I also want to thank the Lifeline Energy team and boards for their terrific support for their unwavering enthusiasm and belief in our vision.

New York has been the perfect place to launch the Lifeplayer, especially with the UN General Assembly meetings and the Clinton Global Initiative (CGI). The city is abuzz with excitement (and traffic snarls) and I’m honored to be making an input tomorrow at the CGI about women and the environment.

Liberia – a first visit

August 25, 2010

Written by Kristine Pearson


Flying into Monrovia’s Roberts Field

I’ve been to nearly half of the countries in Africa, but this is my first visit to Liberia – the first African country to elect a female president, Ellen Johnson-Sirleaf. Sitting in the window seat of an old Ethiopian Airways plane, I noticed a fleet of UN helicopters as we descended over the Atlantic beaches and into Robert Field. We joined the only other aircraft – a Kenya Airways flight that had left Accra shortly before us.

I’m excited for the eight days ahead.

The tall and affable immigration officer, who was wearing a pressed brown uniform, was the most welcoming person to have ever stamped my passport.  My bags emerged last on the smallest luggage carousel that I’ve ever seen.

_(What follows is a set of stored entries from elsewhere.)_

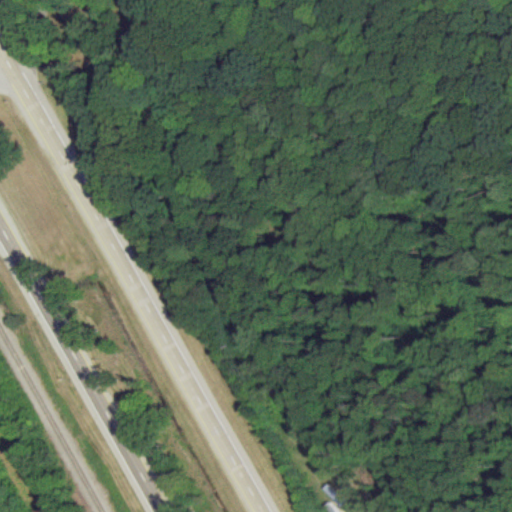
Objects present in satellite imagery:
park: (42, 28)
road: (33, 37)
road: (6, 59)
road: (6, 73)
road: (139, 290)
road: (83, 367)
railway: (52, 420)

The airport was destroyed during the 14-year civil war that claimed an estimated 250,000 lives and left one million people displaced. A once viable and functioning economy was destroyed, entire villages were deserted and every family was impacted.  I’ve seen first-hand from Rwanda, Sudan and Mozambique the wreckage that war leaves on government institutions, commerce, households, landscapes and the people, especially women and children. Evidence of the conflict remains everywhere, with bombed out-deserted buildings, crumbling infrastructure and young people missing a hand or walking on crutches a common sight.

However, progress is also visible.  The Chinese have built a new tarmac road from the airport to town. Markets are thriving with stalls of locally grown produce, necessities and imported Chinese goods; petrol stations abound in Monrovia’s busy streets crowded by new cars (many shiny SUVs); buildings are getting coats of paint and lots of multi-story ones are under construction.  But the task of rebuilding this country’s infrastructure and human capital is monumental and every sector competes for donor aid and investment.

Recipients of Foundation for Women loans

I’m here on mission with the Foundation for Women – a San Diego-based micro-finance firm headed by my friend Deborah Lindholm.  Deborah and Ann Lovell (we serve on the Women’s Leadership Board at the Kennedy School together) stopped by the Foundation for Women’s Monrovia office this morning. Several groups of women had come long distances when they learned Deborah was coming.  We were welcomed with songs of praise.  The women take out small loans starting at $100 for income generating activities and have a payback rate of 98%.

Even though thousands of women are earning income, they still have to buy candles,  kerosene for lighting or cheap battery operated Chinese-made lights that don’t last more than a few months. The current options are costly, hazardous and damaging to the environment. That’s why Lifeline Energy and Foundation for Women are teaming up in a new initiative, Women Lighting-up Africa, starting in Liberia which will see women set-up in renewable lighting enterprises.